Onde comprar imóvel na Türkiye
613 imóveis em todos os mercados que temos, de $ 80 mil a $ 50 mi. A Türkiye não é um mercado imobiliário só, e tratá-la como se fosse é o erro mais caro que o comprador estrangeiro comete — uma cidade, um litoral e um lago de montanha não se parecem em preço, temporada ou revenda. Esta página é o mapa. Se você já sabe o mercado que quer, vá para Istambul, Bodrum, Izmir ou Antália.
A primeira decisão é cidade ou litoral
Um imóvel urbano funciona doze meses por ano. Aluga por longo prazo para quem mora ali, tem um mercado doméstico de revenda embaixo dele e seu valor se move com a economia, não com a temporada de turismo. Istambul é o único mercado do país com profundidade real em todas as faixas de preço, e é por isso que o dinheiro de investimento se concentra lá.
Um imóvel litorâneo funciona por uma temporada e fica vazio no resto do ano.

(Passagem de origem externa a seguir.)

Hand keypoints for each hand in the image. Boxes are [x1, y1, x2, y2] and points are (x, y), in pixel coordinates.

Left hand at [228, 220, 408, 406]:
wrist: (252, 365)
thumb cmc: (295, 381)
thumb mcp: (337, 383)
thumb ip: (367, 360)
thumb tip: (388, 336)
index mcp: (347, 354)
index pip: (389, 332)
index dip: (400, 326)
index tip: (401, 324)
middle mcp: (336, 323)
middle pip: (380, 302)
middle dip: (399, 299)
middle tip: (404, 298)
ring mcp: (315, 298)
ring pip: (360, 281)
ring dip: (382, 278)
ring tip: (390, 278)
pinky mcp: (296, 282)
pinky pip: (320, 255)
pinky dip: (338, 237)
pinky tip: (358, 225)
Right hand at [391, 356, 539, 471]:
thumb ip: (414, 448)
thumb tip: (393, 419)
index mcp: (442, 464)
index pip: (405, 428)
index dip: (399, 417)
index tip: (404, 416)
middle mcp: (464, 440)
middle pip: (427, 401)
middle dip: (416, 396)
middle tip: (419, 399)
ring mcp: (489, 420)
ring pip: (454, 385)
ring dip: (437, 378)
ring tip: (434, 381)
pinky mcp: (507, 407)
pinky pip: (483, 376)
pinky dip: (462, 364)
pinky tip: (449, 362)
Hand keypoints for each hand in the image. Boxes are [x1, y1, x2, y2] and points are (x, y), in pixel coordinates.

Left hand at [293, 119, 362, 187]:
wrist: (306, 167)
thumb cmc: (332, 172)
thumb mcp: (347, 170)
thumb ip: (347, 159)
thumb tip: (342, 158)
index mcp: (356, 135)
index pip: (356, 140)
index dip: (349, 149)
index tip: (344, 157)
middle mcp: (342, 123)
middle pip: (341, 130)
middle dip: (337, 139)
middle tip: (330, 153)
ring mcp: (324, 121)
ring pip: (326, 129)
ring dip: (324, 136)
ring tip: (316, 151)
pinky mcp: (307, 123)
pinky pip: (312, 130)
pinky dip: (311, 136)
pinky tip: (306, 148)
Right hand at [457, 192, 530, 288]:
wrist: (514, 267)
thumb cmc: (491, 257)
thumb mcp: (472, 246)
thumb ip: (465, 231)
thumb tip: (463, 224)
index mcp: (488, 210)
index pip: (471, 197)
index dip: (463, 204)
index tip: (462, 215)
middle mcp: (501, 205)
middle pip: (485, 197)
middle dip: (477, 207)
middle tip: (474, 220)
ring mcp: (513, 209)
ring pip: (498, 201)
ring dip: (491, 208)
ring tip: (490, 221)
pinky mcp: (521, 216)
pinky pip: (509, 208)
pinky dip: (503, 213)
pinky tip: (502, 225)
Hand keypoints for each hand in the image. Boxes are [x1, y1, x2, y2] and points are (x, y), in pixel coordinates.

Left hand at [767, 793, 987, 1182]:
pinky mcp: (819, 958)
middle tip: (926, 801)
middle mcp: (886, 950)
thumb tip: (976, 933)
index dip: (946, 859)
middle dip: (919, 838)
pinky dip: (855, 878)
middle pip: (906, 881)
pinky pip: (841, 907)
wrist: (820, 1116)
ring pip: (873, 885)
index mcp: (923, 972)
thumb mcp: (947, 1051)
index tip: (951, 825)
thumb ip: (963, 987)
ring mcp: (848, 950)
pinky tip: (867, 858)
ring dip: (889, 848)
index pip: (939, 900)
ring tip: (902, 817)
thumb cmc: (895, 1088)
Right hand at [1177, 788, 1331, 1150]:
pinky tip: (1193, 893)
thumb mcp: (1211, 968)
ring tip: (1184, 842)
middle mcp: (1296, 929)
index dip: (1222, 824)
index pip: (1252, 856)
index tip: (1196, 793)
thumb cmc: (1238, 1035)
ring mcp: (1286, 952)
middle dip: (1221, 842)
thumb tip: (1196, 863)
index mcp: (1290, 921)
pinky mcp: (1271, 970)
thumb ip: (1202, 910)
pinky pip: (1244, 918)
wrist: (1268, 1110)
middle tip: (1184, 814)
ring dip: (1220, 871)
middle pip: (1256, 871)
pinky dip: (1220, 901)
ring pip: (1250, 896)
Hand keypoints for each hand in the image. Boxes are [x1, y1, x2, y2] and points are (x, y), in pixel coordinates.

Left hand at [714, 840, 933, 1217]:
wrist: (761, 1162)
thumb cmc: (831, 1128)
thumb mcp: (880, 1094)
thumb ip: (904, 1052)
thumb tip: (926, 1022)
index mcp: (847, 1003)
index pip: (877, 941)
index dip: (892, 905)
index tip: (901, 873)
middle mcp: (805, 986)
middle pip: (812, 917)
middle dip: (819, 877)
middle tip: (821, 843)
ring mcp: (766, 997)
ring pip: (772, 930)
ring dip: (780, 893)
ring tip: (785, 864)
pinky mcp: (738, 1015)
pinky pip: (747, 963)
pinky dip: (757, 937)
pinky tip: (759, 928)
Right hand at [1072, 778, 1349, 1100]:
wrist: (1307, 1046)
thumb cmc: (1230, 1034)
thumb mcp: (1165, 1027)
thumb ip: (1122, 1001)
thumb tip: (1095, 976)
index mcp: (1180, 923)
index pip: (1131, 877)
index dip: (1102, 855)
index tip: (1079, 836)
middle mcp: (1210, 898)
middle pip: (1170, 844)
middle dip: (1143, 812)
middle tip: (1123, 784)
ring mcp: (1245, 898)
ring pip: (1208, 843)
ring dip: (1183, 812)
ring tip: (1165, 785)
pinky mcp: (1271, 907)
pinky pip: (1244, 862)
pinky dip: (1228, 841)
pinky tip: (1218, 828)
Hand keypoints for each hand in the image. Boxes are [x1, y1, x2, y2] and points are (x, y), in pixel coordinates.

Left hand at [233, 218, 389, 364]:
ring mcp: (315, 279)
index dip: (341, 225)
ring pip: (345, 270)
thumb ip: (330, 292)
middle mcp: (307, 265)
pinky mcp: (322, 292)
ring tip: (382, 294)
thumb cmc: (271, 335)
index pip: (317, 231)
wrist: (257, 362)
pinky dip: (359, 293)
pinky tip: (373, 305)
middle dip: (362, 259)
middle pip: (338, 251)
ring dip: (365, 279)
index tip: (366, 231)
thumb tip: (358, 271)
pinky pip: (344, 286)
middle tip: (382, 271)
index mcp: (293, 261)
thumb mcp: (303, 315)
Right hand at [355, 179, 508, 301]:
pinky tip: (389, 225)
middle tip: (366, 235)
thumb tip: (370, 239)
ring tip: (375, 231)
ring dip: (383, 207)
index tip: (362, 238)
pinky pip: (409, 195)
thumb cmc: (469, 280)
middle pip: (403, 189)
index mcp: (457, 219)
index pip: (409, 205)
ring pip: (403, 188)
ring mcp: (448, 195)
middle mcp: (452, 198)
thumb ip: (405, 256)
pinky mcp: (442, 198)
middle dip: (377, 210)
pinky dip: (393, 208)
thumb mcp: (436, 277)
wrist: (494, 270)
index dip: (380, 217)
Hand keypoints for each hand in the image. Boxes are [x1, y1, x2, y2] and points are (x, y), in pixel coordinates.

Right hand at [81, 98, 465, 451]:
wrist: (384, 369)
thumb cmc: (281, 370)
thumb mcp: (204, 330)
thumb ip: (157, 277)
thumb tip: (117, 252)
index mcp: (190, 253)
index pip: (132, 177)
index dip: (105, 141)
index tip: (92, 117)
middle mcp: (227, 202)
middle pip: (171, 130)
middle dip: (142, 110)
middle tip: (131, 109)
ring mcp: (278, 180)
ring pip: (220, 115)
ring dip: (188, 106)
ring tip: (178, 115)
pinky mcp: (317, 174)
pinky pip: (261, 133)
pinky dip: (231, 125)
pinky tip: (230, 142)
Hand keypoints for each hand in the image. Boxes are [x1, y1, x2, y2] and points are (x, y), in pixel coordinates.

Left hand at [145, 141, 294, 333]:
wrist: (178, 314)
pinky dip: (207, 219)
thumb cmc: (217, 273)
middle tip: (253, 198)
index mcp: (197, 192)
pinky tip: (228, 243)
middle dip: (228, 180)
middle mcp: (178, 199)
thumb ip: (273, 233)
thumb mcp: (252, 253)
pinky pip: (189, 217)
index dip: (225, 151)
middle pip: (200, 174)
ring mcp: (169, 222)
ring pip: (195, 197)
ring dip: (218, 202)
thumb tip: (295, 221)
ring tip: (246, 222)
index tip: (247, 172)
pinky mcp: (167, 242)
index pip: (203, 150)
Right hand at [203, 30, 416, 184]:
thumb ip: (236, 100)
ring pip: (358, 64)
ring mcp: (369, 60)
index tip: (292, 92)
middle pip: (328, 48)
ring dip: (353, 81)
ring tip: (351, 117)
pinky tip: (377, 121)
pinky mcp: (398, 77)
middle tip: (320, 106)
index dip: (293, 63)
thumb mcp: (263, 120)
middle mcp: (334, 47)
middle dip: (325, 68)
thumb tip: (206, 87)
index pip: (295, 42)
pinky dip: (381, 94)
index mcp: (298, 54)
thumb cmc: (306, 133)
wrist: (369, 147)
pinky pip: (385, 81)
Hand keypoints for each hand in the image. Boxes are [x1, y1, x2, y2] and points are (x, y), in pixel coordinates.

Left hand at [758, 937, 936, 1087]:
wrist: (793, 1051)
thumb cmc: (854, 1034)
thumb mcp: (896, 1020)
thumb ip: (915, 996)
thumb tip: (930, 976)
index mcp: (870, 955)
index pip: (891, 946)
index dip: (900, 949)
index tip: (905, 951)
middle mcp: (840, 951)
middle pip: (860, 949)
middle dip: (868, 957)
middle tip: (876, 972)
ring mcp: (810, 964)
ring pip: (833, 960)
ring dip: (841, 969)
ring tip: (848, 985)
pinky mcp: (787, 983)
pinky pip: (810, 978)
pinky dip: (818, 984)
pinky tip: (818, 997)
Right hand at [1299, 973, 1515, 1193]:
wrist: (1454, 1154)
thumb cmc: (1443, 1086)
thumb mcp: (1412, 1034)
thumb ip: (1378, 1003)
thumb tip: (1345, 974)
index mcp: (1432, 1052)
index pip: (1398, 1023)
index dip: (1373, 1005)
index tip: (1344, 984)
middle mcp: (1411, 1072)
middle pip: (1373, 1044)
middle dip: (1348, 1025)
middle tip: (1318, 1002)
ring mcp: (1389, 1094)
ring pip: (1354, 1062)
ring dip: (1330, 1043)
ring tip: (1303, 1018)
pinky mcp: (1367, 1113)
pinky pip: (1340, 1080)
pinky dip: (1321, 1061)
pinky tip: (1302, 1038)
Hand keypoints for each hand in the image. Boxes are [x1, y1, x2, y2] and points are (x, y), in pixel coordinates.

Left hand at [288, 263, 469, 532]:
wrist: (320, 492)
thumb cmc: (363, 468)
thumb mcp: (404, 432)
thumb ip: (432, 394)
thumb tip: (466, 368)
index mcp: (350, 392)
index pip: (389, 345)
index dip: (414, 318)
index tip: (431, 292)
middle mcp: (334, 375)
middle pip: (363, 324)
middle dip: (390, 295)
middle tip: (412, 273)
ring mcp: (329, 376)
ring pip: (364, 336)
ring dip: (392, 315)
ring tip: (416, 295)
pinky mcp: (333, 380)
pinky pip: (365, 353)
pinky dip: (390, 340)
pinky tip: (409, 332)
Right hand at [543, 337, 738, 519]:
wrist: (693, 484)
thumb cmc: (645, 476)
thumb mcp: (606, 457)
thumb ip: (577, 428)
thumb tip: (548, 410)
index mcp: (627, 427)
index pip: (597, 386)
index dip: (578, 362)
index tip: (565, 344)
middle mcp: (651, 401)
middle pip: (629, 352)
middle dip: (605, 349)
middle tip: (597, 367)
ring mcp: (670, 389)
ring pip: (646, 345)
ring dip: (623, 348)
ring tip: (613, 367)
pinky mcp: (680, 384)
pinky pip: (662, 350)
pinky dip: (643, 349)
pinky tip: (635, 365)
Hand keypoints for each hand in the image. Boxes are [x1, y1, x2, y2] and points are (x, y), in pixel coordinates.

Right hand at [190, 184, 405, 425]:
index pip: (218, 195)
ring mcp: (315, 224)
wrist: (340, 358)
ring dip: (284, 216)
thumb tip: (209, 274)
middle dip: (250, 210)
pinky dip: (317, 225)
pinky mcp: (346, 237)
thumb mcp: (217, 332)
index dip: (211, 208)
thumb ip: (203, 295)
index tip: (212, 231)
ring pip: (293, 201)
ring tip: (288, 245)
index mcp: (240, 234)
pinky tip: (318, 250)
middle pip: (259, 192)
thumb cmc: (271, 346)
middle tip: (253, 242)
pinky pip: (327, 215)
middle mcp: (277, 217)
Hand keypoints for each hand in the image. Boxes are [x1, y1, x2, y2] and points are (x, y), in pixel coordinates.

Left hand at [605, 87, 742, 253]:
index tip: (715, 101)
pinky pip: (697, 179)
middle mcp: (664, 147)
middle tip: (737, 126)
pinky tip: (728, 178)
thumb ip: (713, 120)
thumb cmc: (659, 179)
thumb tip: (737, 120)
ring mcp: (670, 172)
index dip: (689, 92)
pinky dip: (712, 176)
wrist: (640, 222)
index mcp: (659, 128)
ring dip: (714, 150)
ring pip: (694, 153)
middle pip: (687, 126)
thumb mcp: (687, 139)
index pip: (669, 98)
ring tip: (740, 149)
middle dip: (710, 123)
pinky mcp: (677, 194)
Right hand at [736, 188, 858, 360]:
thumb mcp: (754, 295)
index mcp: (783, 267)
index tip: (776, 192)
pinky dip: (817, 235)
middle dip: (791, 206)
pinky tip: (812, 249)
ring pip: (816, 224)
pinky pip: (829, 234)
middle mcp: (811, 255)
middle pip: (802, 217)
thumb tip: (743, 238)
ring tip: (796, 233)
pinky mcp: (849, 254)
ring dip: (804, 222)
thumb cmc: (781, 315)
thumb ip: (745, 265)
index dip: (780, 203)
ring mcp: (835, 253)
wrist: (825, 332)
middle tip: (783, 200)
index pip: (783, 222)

Isso não é crítica — é o que uma casa de férias é —, mas muda tudo o que vem depois: o modelo de aluguel, os custos de manutenção, a velocidade da revenda e para quem se revende. Quem quer as duas coisas costuma terminar com um apartamento na cidade e um lugar menor no litoral, em vez de um imóvel só tentando ser os dois.
Os mercados, em resumo
Istambul: o mais profundo e mais líquido, ativo o ano inteiro, e onde está o estoque de residências de marca. Bodrum: o mercado de segunda residência mais consolidado, base doméstica forte, temporada curta, preços altos. Izmir e seu litoral: para onde os próprios compradores turcos vão, mais estável e menos exposto aos ciclos de compradores estrangeiros. Antália: o maior e mais internacional mercado de resort, a maior oferta de lançamentos e a maior distância entre uma boa e uma má compra.
Depois vêm os especializados — as casas de lago de Sapanca, a uma viagem de carro de Istambul, e a orla do Bósforo, um mercado de algumas centenas de imóveis com regras próprias. Temos estoque em todos eles, com consultores que moram no mercado em vez de acompanhá-lo de uma matriz.
Como escolher sem visitar seis deles
Responda três perguntas antes de olhar um único anúncio. Quantas semanas por ano você vai realmente estar lá? O imóvel precisa gerar renda, ou basta que não dê prejuízo? E, se você tivesse de vender em três anos, quem é o comprador? A terceira elimina mais listas curtas do que as duas primeiras somadas, e é a pergunta que a via da cidadania torna inevitável, porque a restrição de três anos no título coloca uma data nela.
Vale acrescentar uma quarta para quem vem do Brasil: a distância é real. Não é um voo curto, e vir três vezes por ano para resolver pendências não é um plano — é um custo. Isso não desqualifica nenhum destes mercados, mas empurra a decisão na direção de imóveis que alguém administra por você. Respondidas essas perguntas, o mercado costuma se escolher sozinho, e a busca vira uma conversa curta em vez de uma rolagem longa.